Всё, что рождается самого заразного в Архипелаге -- в людских
отношениях, нравах, взглядах и языке, по всеобщему в мире закону проникания
через растительные и животные перегородки -- просачивается сперва в эту
передаточную зону, а потом уже расходится и по всей стране. Именно здесь, в
передаточной зоне, сами собой проверяются и отбираются элементы лагерной
идеологии и культуры -- достойные войти в культуру общегосударственную. И
когда лагерные выражения звенят в коридорах нового здания МГУ, или столичная
независимая женщина выносит вполне лагерное суждение о сути жизни -- не
удивляйтесь: это достигло сюда через передаточную зону, через прилагерный
мир.
Пока власть пыталась (а может быть и не пыталась) перевоспитать
заключённых через лозунги, культурно-воспитательную часть, почтовую цензуру
и оперуполномоченных -- заключённые быстрее перевоспитали всю страну
посредством прилагерного мира. Блатное миропонимание, сперва подчинив
Архипелаг, легко перекинулось дальше и захватило всесоюзный идеологический
рынок, пустующий без идеологии более сильной. Лагерная хватка, жестокость
людских отношений, броня бесчувствия на сердце, враждебность всякой
добросовестной работе -- всё это без труда покорило прилагерный мир, а затем
и глубоко отразилось на всей воле.
Так Архипелаг мстит Союзу за своё создание.
Так никакая жестокость не проходит нам даром.
Так дорого платим мы всегда, гоняясь за тем, что подешевле.

## ИСХОДНЫЕ ЗАПИСИ:
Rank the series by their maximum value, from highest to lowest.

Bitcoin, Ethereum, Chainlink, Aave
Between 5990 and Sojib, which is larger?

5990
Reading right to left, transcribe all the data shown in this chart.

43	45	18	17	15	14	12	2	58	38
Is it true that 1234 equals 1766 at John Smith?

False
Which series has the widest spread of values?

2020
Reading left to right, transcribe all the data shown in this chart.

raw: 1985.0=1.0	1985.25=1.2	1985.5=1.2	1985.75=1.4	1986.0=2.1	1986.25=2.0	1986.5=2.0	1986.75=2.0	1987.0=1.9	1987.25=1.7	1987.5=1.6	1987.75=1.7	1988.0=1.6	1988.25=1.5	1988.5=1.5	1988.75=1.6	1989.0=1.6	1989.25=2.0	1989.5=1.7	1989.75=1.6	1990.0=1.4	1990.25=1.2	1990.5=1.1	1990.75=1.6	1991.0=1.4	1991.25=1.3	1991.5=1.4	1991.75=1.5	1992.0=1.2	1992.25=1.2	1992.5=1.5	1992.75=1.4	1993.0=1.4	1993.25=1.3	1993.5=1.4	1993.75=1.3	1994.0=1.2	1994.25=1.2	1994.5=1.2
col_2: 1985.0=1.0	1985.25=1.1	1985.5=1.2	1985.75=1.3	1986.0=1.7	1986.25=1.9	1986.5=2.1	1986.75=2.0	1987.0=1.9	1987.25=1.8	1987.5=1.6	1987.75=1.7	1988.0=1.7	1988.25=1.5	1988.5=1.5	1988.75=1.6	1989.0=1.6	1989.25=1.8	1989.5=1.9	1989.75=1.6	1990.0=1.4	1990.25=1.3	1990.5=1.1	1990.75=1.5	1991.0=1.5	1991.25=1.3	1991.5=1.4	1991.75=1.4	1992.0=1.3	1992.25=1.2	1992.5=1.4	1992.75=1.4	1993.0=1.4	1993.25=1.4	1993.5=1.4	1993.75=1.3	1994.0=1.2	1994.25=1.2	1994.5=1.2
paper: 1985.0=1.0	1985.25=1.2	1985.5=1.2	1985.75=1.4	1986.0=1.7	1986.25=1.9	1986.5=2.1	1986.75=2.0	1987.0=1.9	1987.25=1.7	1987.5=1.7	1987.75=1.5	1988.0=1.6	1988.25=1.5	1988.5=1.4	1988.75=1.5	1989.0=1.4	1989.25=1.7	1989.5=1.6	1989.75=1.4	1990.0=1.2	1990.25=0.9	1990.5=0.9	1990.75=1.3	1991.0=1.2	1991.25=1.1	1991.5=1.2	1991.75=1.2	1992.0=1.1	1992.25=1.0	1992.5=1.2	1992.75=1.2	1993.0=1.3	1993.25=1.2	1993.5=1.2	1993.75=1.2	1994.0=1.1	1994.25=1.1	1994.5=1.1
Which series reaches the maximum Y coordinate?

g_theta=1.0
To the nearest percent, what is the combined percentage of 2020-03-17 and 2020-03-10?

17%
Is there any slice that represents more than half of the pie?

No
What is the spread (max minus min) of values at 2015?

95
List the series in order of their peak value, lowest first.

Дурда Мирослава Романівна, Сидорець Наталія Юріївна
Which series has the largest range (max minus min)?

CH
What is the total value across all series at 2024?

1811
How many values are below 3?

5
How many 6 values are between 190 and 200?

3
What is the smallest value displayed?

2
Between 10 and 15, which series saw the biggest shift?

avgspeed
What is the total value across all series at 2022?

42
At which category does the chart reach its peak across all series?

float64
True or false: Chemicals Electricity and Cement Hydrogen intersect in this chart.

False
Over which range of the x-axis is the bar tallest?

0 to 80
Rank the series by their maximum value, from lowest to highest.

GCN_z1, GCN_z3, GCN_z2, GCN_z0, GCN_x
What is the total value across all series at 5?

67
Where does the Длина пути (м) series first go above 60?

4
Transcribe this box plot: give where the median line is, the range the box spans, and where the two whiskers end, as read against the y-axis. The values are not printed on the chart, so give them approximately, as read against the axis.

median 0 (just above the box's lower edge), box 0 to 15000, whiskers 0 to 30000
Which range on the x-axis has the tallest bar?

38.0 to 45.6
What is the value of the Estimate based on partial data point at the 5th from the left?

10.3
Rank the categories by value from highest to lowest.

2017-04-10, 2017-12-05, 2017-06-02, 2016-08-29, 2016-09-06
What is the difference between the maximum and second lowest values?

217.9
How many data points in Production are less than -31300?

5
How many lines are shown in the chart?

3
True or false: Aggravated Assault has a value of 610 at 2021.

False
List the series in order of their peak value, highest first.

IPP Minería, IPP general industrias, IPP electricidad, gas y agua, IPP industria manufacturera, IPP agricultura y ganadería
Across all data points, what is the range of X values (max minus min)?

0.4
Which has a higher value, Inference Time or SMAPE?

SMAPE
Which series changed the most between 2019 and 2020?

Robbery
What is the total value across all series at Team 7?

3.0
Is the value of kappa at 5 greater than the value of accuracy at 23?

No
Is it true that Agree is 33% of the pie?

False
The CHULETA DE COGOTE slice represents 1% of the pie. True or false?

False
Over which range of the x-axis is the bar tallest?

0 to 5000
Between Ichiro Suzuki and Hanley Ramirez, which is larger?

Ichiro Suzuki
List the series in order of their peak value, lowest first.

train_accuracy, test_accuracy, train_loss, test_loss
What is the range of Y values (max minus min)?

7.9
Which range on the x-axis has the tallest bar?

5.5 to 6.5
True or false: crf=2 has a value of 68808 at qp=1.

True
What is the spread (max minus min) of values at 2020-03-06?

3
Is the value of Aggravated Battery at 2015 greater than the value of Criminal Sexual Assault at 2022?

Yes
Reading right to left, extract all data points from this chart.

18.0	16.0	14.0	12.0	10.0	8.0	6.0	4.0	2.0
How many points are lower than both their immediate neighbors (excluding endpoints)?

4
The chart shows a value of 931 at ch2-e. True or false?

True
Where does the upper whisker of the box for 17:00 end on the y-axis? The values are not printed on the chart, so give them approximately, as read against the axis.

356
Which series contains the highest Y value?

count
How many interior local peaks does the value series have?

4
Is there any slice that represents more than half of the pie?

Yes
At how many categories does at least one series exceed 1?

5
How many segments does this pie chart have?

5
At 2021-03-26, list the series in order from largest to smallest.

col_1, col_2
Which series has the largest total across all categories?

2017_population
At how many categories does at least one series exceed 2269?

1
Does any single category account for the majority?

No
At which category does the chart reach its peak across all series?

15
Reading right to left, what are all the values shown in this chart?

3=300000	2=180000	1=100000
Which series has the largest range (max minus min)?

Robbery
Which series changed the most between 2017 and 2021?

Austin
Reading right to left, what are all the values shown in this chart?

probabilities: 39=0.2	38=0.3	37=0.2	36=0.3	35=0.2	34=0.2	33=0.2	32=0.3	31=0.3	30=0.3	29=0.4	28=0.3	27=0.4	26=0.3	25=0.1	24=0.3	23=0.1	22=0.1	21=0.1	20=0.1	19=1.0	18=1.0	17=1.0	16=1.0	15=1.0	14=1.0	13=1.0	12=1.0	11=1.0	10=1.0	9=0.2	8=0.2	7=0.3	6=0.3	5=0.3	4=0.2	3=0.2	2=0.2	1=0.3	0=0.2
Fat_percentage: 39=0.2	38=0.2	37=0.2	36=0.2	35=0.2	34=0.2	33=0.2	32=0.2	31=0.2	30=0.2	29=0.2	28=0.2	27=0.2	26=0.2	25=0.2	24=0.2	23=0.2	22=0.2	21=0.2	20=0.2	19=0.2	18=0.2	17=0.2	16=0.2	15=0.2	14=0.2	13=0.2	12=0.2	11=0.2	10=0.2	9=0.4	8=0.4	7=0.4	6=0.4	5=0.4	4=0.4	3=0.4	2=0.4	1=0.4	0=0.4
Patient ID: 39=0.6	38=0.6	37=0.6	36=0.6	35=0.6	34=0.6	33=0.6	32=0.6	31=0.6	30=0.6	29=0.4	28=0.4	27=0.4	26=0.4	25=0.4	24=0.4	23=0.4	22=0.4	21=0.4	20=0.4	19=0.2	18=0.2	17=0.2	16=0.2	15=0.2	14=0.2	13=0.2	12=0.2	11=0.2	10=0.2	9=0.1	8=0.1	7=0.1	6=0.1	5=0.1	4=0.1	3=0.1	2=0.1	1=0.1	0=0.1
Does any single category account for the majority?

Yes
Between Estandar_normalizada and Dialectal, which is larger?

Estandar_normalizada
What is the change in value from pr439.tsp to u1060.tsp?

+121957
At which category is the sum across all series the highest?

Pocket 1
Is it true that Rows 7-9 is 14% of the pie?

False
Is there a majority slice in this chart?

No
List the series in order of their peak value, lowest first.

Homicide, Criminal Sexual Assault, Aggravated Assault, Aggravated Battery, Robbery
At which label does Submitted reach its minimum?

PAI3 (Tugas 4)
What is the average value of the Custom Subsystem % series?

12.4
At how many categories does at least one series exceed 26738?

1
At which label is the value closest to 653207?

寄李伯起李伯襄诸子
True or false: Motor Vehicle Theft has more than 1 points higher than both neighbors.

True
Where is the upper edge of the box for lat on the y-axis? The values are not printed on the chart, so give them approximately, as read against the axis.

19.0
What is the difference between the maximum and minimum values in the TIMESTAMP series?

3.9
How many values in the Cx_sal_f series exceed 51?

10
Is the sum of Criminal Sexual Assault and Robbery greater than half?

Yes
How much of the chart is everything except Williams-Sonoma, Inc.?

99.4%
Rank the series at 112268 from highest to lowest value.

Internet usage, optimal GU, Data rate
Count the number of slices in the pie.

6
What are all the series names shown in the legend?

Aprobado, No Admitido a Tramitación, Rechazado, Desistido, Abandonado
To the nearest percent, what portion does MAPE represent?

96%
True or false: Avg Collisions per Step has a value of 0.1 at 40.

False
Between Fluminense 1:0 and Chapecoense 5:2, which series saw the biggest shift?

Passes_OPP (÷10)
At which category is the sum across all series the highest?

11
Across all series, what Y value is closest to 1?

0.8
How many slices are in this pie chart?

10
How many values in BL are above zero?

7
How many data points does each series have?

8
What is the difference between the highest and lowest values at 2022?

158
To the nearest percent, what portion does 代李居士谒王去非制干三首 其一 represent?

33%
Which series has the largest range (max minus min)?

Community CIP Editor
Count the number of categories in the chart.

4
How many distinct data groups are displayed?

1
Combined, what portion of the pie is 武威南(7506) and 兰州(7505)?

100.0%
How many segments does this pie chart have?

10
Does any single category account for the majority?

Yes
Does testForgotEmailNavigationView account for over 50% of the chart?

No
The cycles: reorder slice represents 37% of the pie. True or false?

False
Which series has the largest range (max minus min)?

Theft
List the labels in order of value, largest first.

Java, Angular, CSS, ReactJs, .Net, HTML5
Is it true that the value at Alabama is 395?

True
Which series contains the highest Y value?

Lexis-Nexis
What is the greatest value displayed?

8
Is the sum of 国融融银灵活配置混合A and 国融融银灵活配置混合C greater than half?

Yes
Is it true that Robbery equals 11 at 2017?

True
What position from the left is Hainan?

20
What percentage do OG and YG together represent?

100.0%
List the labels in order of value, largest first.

## ВАШЕ ЗАДАНИЕ:
Продолжите отрывок о прилагерном мире, начав сразу после его последней фразы.

## ОТВЕТ НА ЗАДАНИЕ:
___
Перечислять эти места, местечки и посёлки -- почти то же, что повторять
географию Архипелага. Ни одна лагерная зона не может существовать сама по
себе -- близ неё должен быть посёлок вольных. Иногда этот посёлок при
каком-нибудь временном лесоповальном лагпункте простоит несколько лет -- и
вместе с лагерем исчезнет. Иногда он вкоренится, получит имя, поселковый
совет, подъездную дорогу -- и останется навсегда. А иногда из этих посёлков
вырастают знаменитые города -- такие как Магадан, Дудинка, Игарка,
Темир-Тау, Балхаш, Джезказган, Ангрен, Тайшет, Братск, Сов. Гавань. Посёлки
эти гноятся не только на диких отшибах, но и в самом туловище России у
донецких и тульских шахт, близ торфоразработок, близ сельскохозяйственных
лагерей. Иногда заражены и относятся к прилагерному миру целые районы, как
Таншаевский. А когда лагерь впрыснут в тело большого города, даже самой
Москвы -- прилагерный мир тоже существует, но не особым посёлком, а теми
отдельными людьми, которые ежевечерне растекаются от него троллейбусами и
автобусами и ежеутренне стягиваются к нему опять (передача заразы вовне в
этом случае идёт ускоренно. )
Еще есть такие городки как Кизел (на пермской горнозаводской ветке);
они начали жить до всякого Архипелага, но затем оказались в окружении
множества лагерей -- и так превратились в одну из провинциальных столиц
Архипелага. Такой город весь дышит лагерным окружением, офицеры-лагерщики и
группы солдат охраны ходят и ездят по нему густо, как оккупанты; лагерное
управление -- главное учреждение города; телефонная сеть -- не городская, а
лагерная; маршруты автобусов все ведут из центра города в лагеря; все жители
кормятся от лагерей.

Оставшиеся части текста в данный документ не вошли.